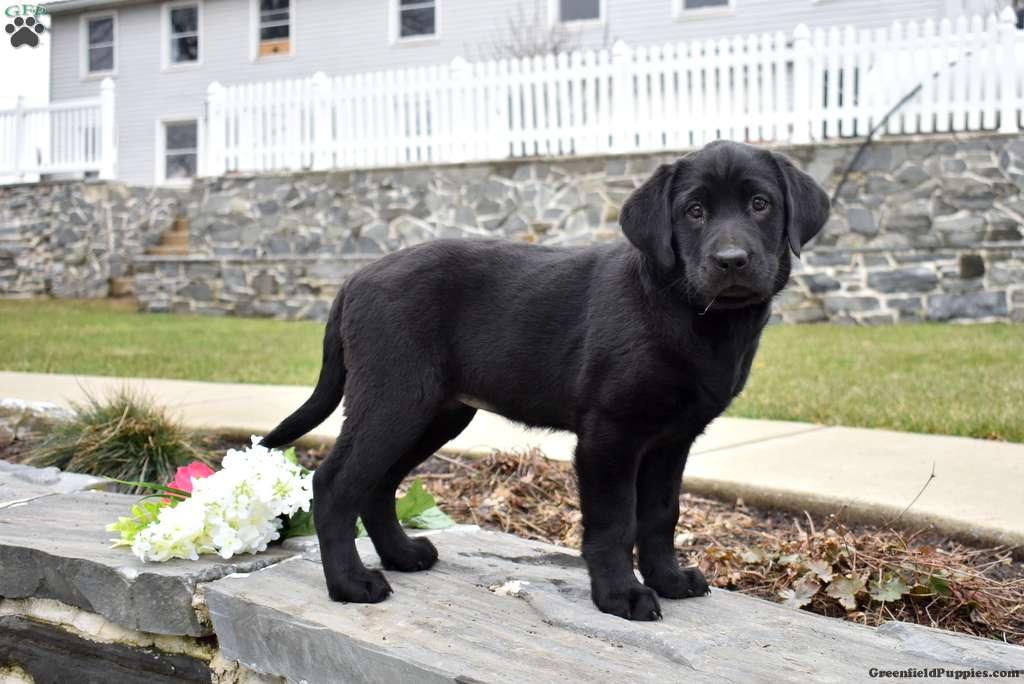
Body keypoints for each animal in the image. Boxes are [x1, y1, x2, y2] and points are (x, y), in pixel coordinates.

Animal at [262, 140, 830, 621]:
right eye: (694, 211)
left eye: (760, 204)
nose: (731, 261)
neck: (691, 312)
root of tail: (354, 279)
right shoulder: (610, 434)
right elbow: (615, 522)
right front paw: (620, 596)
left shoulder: (673, 439)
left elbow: (660, 514)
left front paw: (668, 580)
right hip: (394, 398)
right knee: (334, 484)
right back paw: (351, 585)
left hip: (436, 413)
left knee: (378, 484)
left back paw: (402, 555)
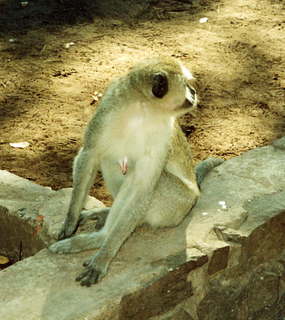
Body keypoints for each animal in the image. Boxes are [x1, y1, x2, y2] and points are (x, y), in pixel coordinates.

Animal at [49, 57, 222, 288]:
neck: (144, 109)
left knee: (139, 178)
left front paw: (104, 255)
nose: (193, 92)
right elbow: (89, 155)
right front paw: (70, 222)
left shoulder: (163, 134)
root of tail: (195, 193)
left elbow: (143, 186)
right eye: (186, 85)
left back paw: (102, 238)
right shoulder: (108, 108)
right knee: (111, 158)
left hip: (178, 204)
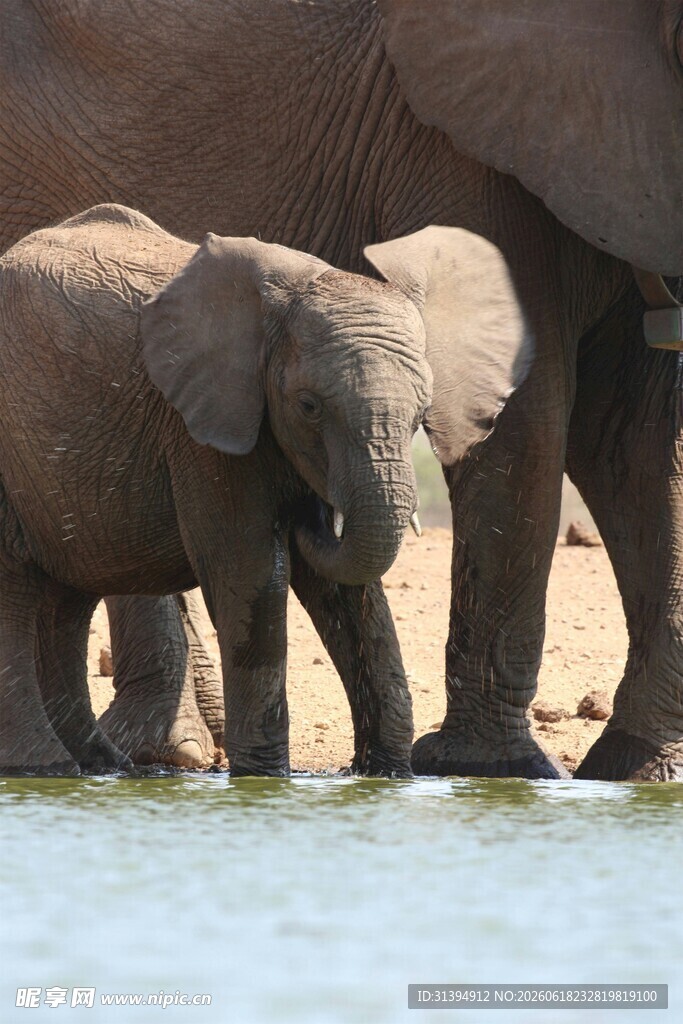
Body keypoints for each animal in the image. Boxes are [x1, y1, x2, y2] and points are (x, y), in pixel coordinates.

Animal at [0, 203, 530, 776]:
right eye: (309, 406)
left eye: (421, 413)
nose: (310, 515)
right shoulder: (203, 428)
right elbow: (251, 573)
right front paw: (264, 779)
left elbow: (348, 593)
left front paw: (385, 775)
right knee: (17, 590)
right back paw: (43, 767)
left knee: (66, 601)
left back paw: (98, 765)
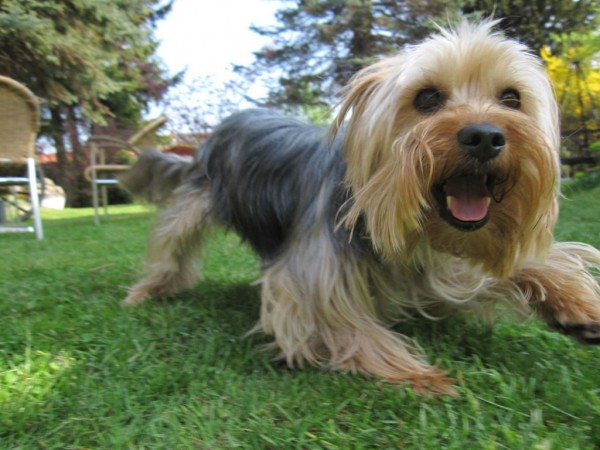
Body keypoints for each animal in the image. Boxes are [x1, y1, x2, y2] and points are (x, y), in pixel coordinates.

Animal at [118, 21, 600, 394]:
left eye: (511, 98)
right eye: (426, 98)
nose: (484, 136)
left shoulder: (443, 263)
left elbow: (512, 267)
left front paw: (576, 305)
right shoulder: (311, 273)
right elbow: (336, 322)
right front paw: (417, 373)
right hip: (195, 198)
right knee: (171, 245)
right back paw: (147, 291)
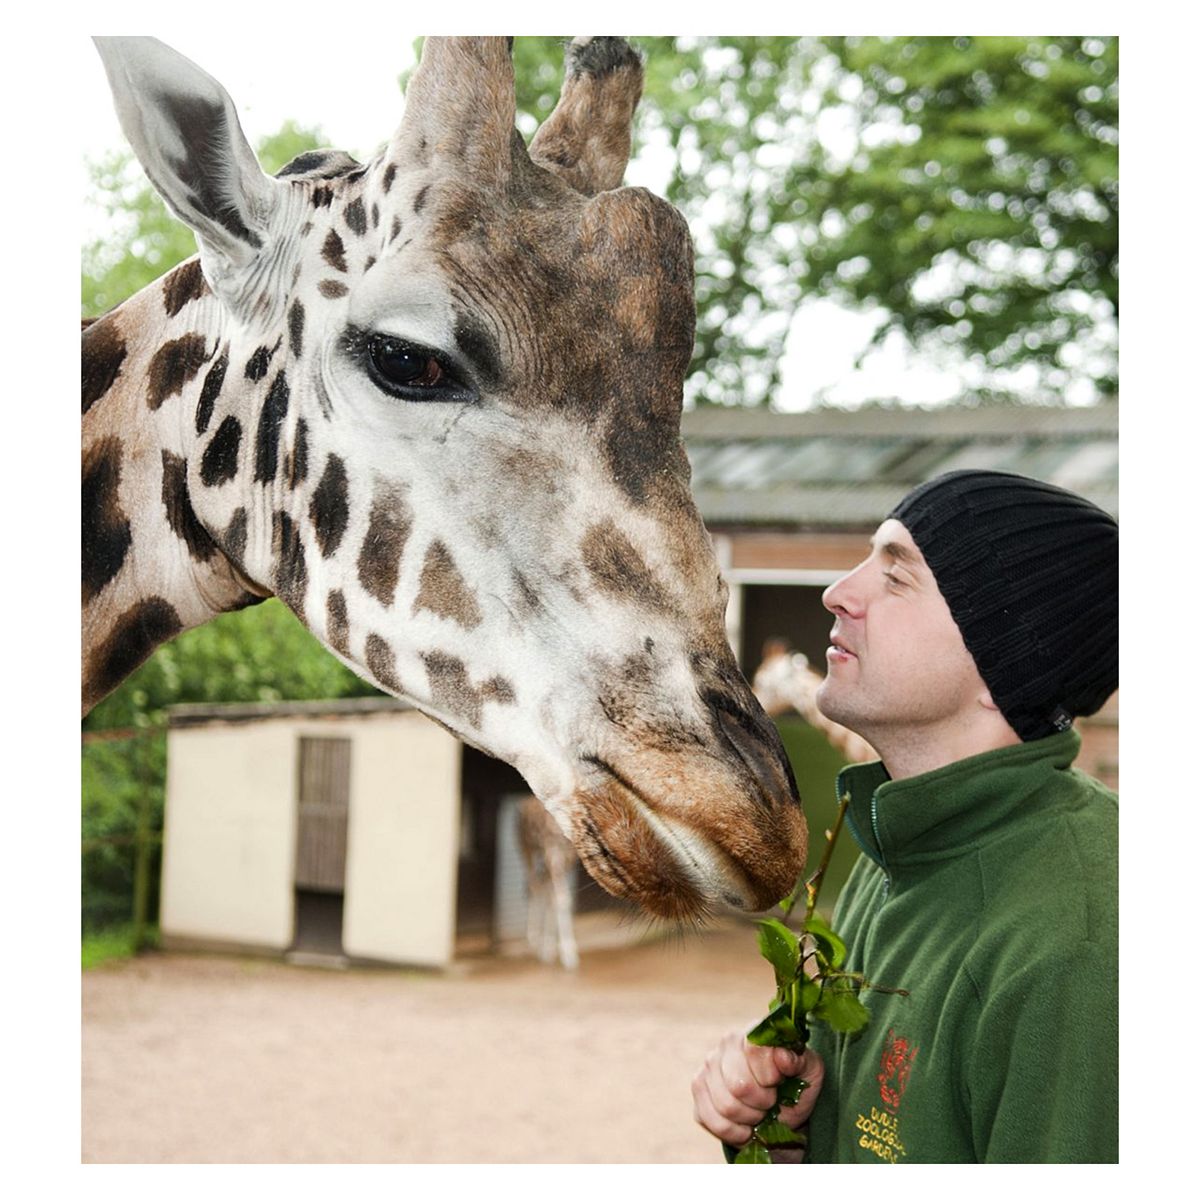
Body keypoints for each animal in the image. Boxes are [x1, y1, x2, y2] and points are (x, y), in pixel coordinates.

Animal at [513, 792, 578, 969]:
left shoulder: (568, 857)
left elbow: (560, 899)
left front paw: (553, 951)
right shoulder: (553, 851)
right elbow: (561, 899)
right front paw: (568, 956)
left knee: (542, 885)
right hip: (525, 848)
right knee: (533, 884)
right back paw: (532, 939)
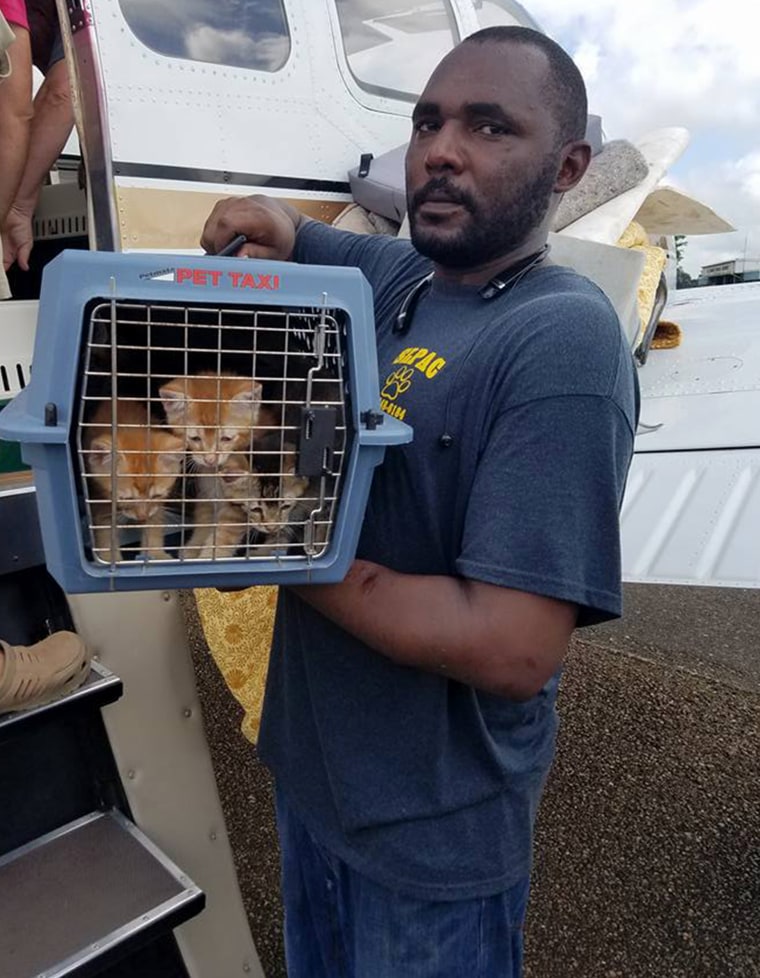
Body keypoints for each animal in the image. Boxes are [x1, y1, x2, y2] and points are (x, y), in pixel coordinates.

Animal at [83, 398, 186, 564]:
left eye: (156, 495)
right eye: (127, 498)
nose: (142, 516)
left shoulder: (156, 506)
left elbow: (154, 522)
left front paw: (155, 553)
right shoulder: (98, 497)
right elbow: (105, 529)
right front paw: (109, 558)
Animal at [159, 374, 266, 552]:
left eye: (226, 439)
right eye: (195, 438)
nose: (209, 459)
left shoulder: (238, 506)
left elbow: (222, 539)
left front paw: (208, 556)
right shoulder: (206, 496)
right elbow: (203, 526)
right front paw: (191, 551)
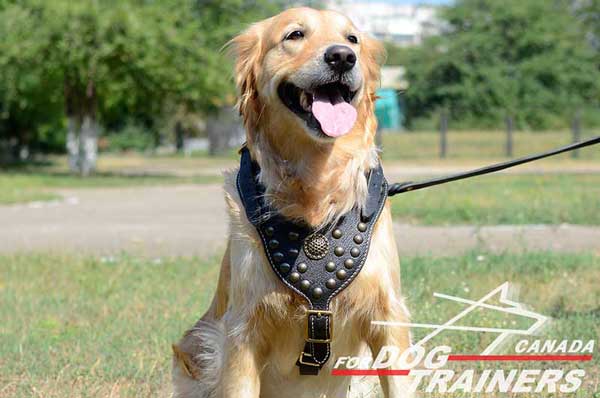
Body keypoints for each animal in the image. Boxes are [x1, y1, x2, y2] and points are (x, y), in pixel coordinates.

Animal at [173, 7, 412, 398]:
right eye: (295, 35)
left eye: (352, 39)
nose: (342, 57)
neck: (317, 183)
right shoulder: (243, 329)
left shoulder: (387, 314)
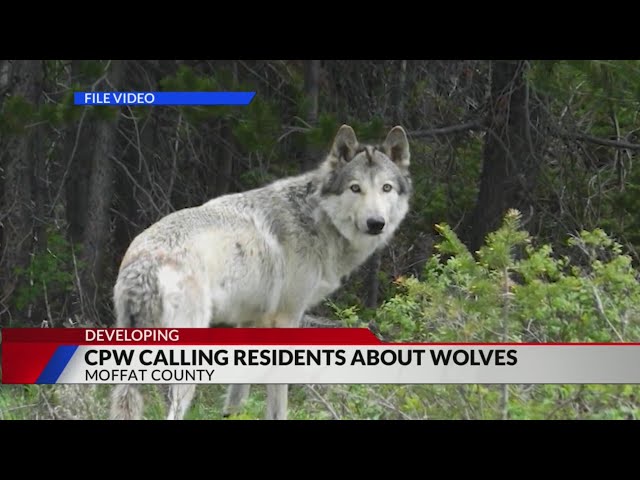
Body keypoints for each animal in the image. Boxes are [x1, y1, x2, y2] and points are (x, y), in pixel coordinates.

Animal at [110, 124, 412, 420]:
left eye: (386, 188)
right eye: (355, 188)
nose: (376, 223)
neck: (317, 219)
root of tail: (146, 261)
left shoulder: (250, 321)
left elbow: (235, 399)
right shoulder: (286, 320)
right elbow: (278, 404)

= = = =

▶ [PROBLEM DETAILS]:
Each line of the data must be transcribed exactly; pictures are not carried over.

▶ [WRITTEN REPLY]:
Body keypoints for each animal in the image. Boxes are [x1, y1, x2, y2] and points are (x, y), in pixel coordinates.

Animal at [262, 140, 830, 621]:
right eye: (694, 211)
left eye: (760, 204)
nose: (731, 261)
neck: (691, 312)
root of tail: (354, 279)
right shoulder: (610, 434)
right elbow: (615, 522)
right front paw: (620, 596)
left shoulder: (673, 439)
left elbow: (660, 514)
left front paw: (668, 580)
right hip: (394, 398)
right knee: (334, 484)
right back paw: (351, 585)
left hip: (436, 413)
left knee: (378, 484)
left back paw: (402, 555)
Body keypoints for each animal in the image. Boxes are [x1, y1, x2, y2] and points are (x, y), in pixel coordinates.

Animal at [49, 57, 222, 288]:
neck: (144, 109)
left knee: (139, 178)
left front paw: (104, 255)
nose: (193, 92)
right elbow: (89, 155)
right front paw: (70, 222)
left shoulder: (163, 134)
root of tail: (195, 193)
left elbow: (143, 186)
right eye: (186, 85)
left back paw: (102, 238)
right shoulder: (108, 108)
right knee: (111, 158)
left hip: (178, 204)
Body keypoints for each animal in the image. Boxes are [x1, y1, x2, y2] and points are (x, y), in pixel coordinates.

Animal at [0, 203, 530, 776]:
right eye: (309, 406)
left eye: (421, 413)
nose: (310, 515)
right shoulder: (203, 428)
right elbow: (251, 573)
right front paw: (264, 779)
left elbow: (348, 593)
left front paw: (385, 775)
right knee: (17, 590)
right back paw: (43, 767)
left knee: (66, 601)
left back paw: (98, 765)
Body keypoints for each animal in the image. Boxes are [x1, y1, x2, y2] and points are (x, y), in pixel coordinates.

Animal at [118, 21, 600, 394]:
left eye: (511, 98)
right eye: (426, 98)
nose: (484, 136)
left shoulder: (443, 263)
left elbow: (512, 267)
left front paw: (576, 305)
right shoulder: (311, 273)
right elbow: (336, 322)
right front paw: (417, 373)
right hip: (195, 198)
right knee: (171, 245)
right back paw: (147, 291)
Body keypoints for each animal in the image. Boxes are [x1, y1, x2, y2] and points are (x, y), in pixel coordinates.

Animal at [513, 792, 578, 969]:
left shoulder: (568, 857)
left elbow: (560, 899)
left front paw: (553, 951)
right shoulder: (553, 851)
right elbow: (561, 899)
right front paw: (568, 956)
left knee: (542, 885)
right hip: (525, 848)
right knee: (533, 884)
right back paw: (532, 939)
Body keypoints for each animal in the image. Boxes are [x1, y1, x2, y2] and points are (x, y), in pixel coordinates.

Animal at [83, 398, 186, 564]:
left eye: (156, 495)
right eye: (127, 498)
nose: (142, 516)
left shoulder: (156, 506)
left elbow: (154, 522)
left front paw: (155, 553)
right shoulder: (98, 497)
right elbow: (105, 529)
right front paw: (109, 558)
Animal at [159, 374, 266, 552]:
left eye: (226, 439)
right eye: (195, 438)
nose: (209, 459)
left shoulder: (238, 506)
left elbow: (222, 539)
left front paw: (208, 556)
right shoulder: (206, 496)
right elbow: (203, 526)
right front paw: (191, 551)
Body keypoints for each animal in the image. Boxes are [x1, y1, x2, y2] and points are (x, y), in pixel coordinates.

Animal at [173, 7, 412, 398]:
right eye: (295, 35)
left eye: (352, 39)
nose: (342, 57)
neck: (317, 183)
right shoulder: (243, 329)
left shoulder: (387, 314)
Body keypoints for each animal in the image. Boxes are [x1, y1, x2, y2] and points are (x, y), in pixel coordinates.

Animal at [110, 124, 412, 420]:
left eye: (386, 188)
right eye: (355, 188)
nose: (376, 223)
neck: (317, 219)
root of tail: (146, 261)
left shoulder: (250, 321)
left elbow: (235, 399)
right shoulder: (286, 320)
right elbow: (278, 404)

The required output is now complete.